EXERCISE INSTRUCTIONS: When you find the line with "Activity: Let’s examine" among the records below, reproduce it and each line after it exactly, ending with the line with "Use KQ#1. What".

WORKING DATA:
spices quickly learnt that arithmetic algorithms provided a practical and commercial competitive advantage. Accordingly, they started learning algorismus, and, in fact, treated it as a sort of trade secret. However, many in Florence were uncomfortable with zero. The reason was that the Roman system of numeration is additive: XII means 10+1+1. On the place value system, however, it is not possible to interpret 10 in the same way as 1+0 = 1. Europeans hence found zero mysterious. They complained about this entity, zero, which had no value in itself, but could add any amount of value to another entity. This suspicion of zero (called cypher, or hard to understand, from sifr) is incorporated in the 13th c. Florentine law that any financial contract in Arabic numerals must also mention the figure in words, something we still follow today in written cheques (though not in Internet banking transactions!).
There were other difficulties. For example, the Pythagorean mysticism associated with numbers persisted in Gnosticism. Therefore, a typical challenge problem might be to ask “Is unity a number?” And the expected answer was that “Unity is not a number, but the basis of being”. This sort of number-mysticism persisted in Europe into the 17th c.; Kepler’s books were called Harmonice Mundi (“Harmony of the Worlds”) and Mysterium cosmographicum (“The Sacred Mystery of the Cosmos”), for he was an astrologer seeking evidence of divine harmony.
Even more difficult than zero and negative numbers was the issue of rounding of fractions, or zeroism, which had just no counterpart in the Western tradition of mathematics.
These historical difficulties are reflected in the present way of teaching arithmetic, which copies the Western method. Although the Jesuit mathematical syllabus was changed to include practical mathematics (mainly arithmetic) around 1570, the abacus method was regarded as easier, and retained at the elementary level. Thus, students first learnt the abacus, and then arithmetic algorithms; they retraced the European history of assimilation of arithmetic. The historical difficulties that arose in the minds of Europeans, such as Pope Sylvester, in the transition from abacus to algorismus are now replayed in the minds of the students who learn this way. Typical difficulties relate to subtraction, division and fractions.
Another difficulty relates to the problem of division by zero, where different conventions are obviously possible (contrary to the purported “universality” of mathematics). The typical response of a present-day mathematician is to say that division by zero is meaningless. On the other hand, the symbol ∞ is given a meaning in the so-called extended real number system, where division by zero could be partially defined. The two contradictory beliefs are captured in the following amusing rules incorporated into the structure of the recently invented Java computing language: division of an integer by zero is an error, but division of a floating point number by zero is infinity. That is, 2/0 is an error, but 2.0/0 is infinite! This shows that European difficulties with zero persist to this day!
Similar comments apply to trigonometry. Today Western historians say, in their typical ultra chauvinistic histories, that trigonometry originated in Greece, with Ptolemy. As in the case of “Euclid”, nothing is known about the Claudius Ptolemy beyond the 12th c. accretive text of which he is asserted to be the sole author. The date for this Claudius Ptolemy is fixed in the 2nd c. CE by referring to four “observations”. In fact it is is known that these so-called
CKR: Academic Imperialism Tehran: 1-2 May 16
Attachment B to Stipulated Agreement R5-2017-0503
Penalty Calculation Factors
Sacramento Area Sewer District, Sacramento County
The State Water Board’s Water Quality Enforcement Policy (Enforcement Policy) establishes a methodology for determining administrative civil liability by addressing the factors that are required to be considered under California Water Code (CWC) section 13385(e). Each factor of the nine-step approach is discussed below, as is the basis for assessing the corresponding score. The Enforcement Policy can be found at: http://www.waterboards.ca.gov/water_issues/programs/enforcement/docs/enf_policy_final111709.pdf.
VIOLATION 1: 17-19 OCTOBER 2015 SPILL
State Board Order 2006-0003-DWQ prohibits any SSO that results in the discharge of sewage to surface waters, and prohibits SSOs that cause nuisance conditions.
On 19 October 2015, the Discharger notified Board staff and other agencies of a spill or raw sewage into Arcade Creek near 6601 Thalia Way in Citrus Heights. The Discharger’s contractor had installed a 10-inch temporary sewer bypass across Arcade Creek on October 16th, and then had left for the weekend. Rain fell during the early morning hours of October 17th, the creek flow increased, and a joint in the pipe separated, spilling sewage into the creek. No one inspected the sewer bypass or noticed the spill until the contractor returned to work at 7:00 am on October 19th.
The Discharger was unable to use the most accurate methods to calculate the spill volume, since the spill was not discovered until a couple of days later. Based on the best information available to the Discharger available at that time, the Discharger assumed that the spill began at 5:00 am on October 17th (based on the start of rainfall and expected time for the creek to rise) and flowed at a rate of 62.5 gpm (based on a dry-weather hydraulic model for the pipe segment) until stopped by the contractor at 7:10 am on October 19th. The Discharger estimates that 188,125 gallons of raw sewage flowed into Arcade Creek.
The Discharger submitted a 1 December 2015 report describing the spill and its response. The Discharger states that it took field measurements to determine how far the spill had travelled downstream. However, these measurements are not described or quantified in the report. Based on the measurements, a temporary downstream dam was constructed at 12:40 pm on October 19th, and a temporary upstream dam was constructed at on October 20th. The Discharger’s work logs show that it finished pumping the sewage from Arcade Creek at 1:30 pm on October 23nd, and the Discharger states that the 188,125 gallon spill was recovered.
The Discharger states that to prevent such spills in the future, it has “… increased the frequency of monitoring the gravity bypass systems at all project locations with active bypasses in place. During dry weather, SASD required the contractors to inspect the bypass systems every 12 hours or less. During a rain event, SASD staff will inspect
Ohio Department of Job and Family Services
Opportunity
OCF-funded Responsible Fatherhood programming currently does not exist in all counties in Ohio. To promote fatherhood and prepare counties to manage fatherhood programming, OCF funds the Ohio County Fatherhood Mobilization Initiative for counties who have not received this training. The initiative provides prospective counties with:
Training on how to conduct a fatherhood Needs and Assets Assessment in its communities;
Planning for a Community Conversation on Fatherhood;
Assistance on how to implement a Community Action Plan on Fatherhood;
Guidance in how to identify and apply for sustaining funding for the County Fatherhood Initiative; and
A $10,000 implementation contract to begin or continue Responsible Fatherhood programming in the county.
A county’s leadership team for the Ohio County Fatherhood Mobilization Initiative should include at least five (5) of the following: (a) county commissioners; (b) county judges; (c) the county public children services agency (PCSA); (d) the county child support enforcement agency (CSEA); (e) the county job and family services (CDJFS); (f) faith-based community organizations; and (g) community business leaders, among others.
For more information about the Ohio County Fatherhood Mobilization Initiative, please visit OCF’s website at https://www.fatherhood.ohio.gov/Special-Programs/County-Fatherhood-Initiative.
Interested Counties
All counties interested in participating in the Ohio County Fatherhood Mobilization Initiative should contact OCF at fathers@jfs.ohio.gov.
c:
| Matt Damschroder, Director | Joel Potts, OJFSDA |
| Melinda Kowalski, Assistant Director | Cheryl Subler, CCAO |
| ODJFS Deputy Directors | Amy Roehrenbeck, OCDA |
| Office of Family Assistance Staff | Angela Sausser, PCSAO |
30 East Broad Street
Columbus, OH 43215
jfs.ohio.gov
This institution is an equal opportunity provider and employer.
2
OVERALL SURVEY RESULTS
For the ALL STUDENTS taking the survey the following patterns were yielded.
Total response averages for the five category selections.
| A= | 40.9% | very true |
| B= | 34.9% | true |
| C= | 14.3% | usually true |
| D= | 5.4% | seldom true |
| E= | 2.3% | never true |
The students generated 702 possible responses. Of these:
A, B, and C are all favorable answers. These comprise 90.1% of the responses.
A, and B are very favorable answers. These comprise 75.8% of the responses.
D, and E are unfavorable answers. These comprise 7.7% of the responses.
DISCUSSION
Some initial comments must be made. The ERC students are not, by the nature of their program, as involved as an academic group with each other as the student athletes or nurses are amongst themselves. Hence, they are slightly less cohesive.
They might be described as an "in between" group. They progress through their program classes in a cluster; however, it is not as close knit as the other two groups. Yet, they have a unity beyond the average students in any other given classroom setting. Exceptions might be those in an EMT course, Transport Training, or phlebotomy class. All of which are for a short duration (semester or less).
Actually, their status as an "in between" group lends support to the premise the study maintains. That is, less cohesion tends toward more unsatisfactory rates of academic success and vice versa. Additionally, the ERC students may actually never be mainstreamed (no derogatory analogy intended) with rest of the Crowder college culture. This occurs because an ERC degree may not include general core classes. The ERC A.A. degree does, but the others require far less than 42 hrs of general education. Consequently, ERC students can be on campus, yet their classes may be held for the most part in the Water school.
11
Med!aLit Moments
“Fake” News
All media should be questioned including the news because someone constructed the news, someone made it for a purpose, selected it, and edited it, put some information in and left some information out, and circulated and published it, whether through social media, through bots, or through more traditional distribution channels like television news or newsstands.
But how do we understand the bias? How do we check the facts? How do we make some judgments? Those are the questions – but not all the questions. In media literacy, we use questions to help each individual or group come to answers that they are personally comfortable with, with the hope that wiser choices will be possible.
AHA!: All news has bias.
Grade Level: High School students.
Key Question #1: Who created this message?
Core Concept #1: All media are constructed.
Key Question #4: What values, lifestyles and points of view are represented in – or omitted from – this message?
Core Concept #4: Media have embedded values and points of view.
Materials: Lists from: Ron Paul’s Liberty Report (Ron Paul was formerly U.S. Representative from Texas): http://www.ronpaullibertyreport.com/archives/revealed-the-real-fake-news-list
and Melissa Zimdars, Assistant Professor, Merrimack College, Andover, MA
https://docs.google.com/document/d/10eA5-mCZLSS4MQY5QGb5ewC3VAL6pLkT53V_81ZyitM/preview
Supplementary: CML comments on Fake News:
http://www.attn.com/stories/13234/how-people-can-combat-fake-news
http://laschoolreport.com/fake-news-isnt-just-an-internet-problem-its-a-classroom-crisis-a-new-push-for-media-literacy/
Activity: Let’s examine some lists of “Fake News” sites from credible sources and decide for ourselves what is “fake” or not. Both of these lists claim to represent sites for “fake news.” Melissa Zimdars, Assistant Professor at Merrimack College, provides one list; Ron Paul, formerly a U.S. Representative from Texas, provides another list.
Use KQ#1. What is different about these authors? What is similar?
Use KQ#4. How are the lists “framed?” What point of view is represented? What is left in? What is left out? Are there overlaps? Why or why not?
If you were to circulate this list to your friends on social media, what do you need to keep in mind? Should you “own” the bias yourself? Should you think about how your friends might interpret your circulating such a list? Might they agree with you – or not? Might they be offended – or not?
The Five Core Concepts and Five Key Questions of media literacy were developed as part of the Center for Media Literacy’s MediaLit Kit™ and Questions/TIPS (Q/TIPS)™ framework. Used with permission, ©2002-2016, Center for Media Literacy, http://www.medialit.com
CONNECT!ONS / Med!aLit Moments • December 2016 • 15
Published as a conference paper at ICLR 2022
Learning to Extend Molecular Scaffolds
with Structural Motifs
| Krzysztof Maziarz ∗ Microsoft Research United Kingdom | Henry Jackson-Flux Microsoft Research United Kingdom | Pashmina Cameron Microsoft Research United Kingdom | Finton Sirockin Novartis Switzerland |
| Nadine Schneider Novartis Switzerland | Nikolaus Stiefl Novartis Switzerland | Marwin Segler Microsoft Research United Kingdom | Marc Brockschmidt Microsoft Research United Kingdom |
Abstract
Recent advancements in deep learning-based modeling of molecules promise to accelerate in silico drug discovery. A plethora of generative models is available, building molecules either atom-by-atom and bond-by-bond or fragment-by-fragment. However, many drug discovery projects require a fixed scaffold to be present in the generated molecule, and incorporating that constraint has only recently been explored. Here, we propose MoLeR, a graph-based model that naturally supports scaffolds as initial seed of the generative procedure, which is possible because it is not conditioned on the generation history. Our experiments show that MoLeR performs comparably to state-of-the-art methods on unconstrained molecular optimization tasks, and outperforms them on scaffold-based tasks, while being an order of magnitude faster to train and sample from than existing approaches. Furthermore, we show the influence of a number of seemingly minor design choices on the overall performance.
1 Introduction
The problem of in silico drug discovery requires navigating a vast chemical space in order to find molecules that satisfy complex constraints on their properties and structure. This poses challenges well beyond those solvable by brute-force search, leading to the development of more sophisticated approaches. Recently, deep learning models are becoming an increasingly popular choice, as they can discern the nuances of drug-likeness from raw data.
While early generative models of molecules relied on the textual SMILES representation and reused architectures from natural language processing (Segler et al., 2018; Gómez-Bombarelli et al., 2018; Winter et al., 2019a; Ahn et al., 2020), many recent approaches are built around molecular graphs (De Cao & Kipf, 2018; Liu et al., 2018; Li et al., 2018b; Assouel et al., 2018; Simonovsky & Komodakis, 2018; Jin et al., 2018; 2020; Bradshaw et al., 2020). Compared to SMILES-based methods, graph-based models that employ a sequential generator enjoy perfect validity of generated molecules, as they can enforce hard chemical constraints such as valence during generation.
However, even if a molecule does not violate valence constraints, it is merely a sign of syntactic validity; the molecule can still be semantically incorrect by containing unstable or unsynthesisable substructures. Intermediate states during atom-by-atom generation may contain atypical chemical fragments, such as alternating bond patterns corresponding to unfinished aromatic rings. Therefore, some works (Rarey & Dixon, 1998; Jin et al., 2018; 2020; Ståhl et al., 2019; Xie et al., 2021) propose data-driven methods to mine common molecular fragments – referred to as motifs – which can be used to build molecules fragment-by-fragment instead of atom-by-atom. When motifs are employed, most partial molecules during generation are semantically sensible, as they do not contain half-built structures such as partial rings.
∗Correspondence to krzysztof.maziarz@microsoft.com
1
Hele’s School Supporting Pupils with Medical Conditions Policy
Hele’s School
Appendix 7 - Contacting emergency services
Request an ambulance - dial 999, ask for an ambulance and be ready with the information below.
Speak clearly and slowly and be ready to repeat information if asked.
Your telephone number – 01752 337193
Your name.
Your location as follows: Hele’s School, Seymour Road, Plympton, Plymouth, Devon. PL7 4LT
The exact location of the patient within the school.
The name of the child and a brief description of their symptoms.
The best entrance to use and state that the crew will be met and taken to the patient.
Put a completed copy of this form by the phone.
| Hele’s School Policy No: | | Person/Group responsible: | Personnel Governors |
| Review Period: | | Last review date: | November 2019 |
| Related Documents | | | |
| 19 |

THE ANSWER:
Activity: Let’s examine some lists of “Fake News” sites from credible sources and decide for ourselves what is “fake” or not. Both of these lists claim to represent sites for “fake news.” Melissa Zimdars, Assistant Professor at Merrimack College, provides one list; Ron Paul, formerly a U.S. Representative from Texas, provides another list.
Use KQ#1. What is different about these authors? What is similar?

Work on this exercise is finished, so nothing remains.